A collection of vaguely linked stories, set in the fictional Irish town of Barntrosna and putatively authored by one Phildy Hackball - who is, in fact, none other than Irish novelist McCabe (Breakfast on Pluto, 1998, etc.).
The tremendous success of McCabe's dark novel The Butcher Boy, and the even greater success of Neil Jordan's bleakly riotous film of it, have suddenly brought McCabe a much larger audience abroad than he now enjoys at home (although his popularity has swelled there, too). Consequently, the market for his work has increased to such a degree that sales of just about anything with his name on it are pretty well assured. This may explain how these rather slight stories - which give every impression of being either fragments or sketches of larger works left stillborn - found their way into print, for there is nothing very memorable or striking in any of them, or in the collection as a whole. There is McCabe's distinctive voice, to be sure - simultaneously quaint and outrageous, capable of offending the very people it most entertains - and this is no small thing.
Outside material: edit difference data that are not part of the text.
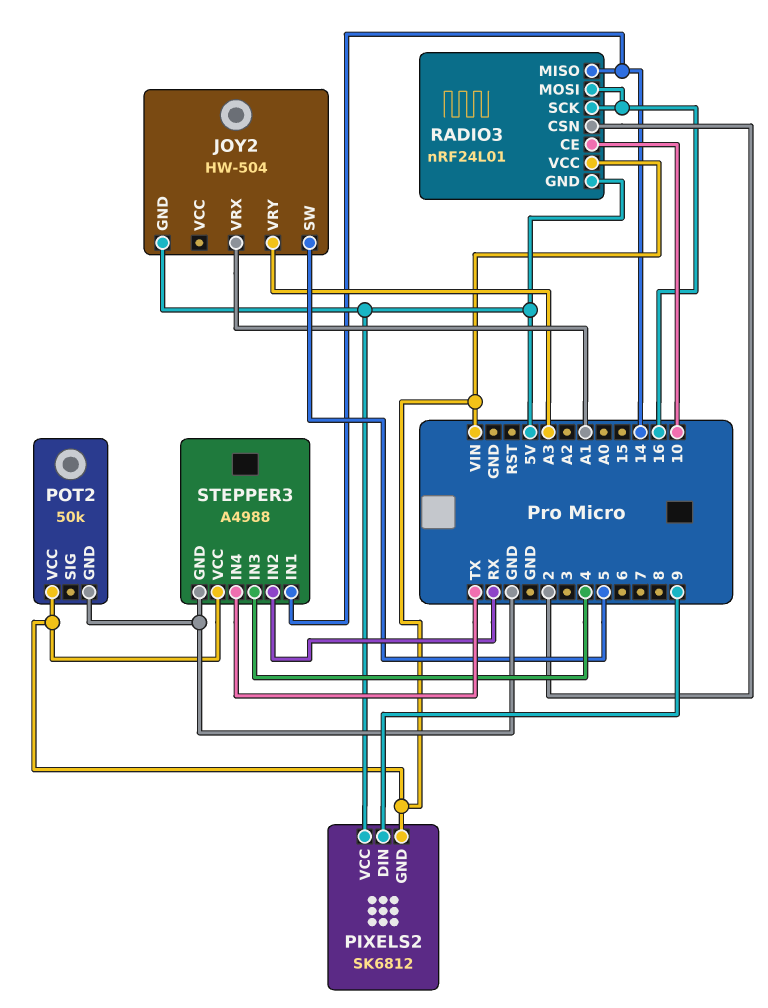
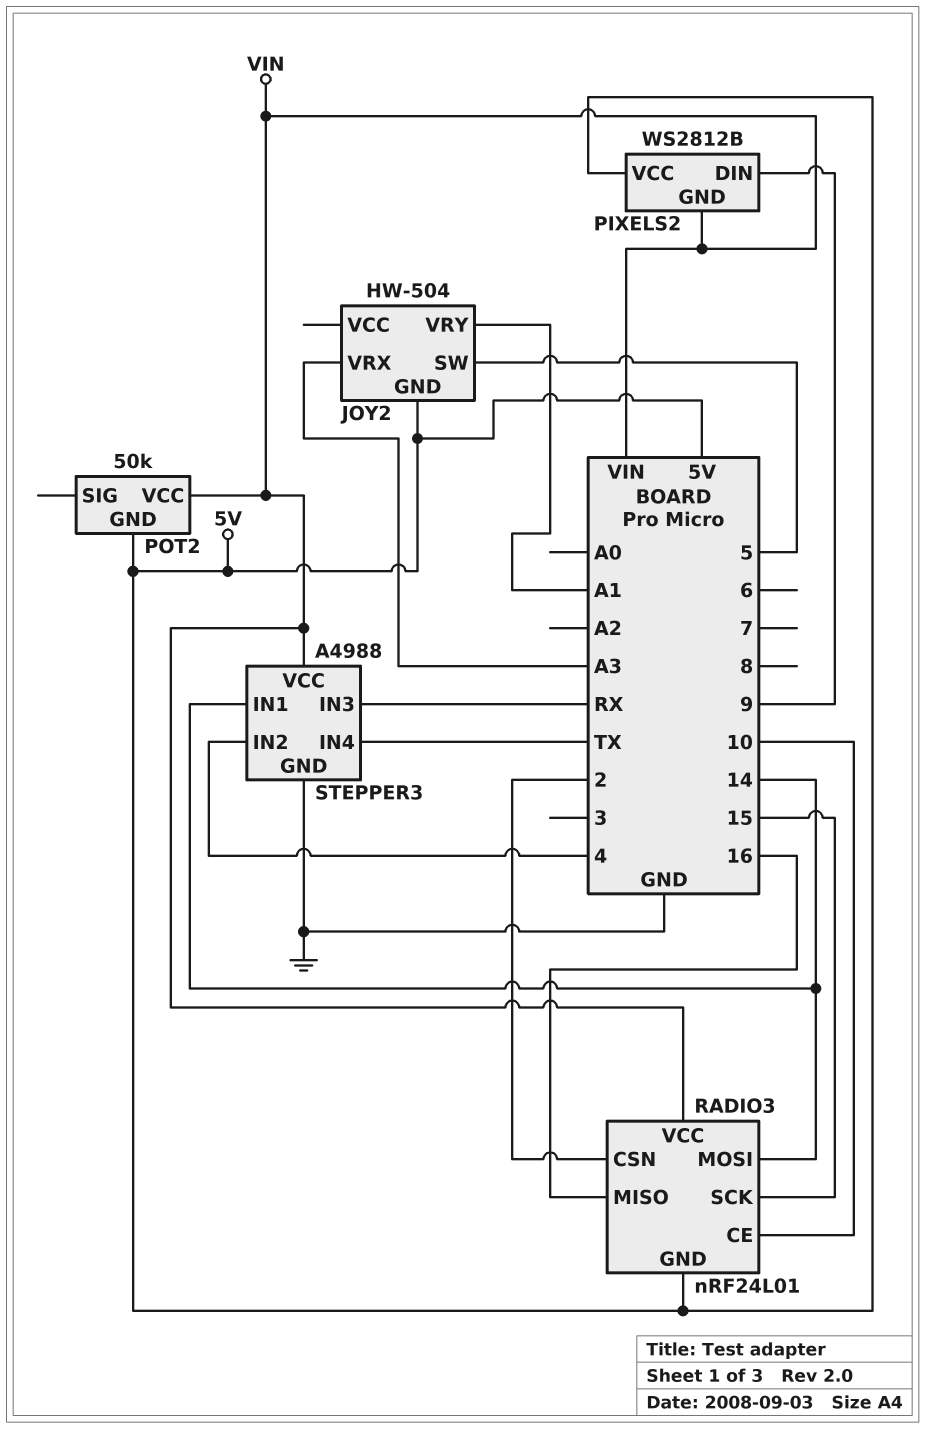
JOY2 pin VRX: A1 -> A3
JOY2 pin VRY: A3 -> A1
PIXELS2: SK6812 -> WS2812B
POT2 pin GND: GND -> 5V
RADIO3 pin MISO: 14 -> 16
RADIO3 pin MOSI: 16 -> 14
RADIO3 pin SCK: 16 -> 15
STEPPER3 pin IN2: RX -> 4
STEPPER3 pin IN3: 4 -> RX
The obsessed bishop of "I Ordained the Devil" (who comes to the conclusion, in the most macabre Jamesian style, that he did precisely that), the demented jealous husband of "Hot Nights at the Go-Go Lounge" (who's so convinced that his wife is unfaithful to him that he loses his reason in an Othellian fit of jealousy), and the epicene, pious prig of "the Bursted Priest" (who drives his young classmates so mad with his piety that they enact upon him a vengeance worthy of the Spanish Inquisition) - all of these (and quite a few others) are true McCabian types who lack the benefit of a real McCabian plot. Like bastard children, they have their father's eyes but lack his fortunes, and seem quite forlorn and homeless in the end.
A disappointment: McCabe's voice is a treasure, but it cannot turn water into beer.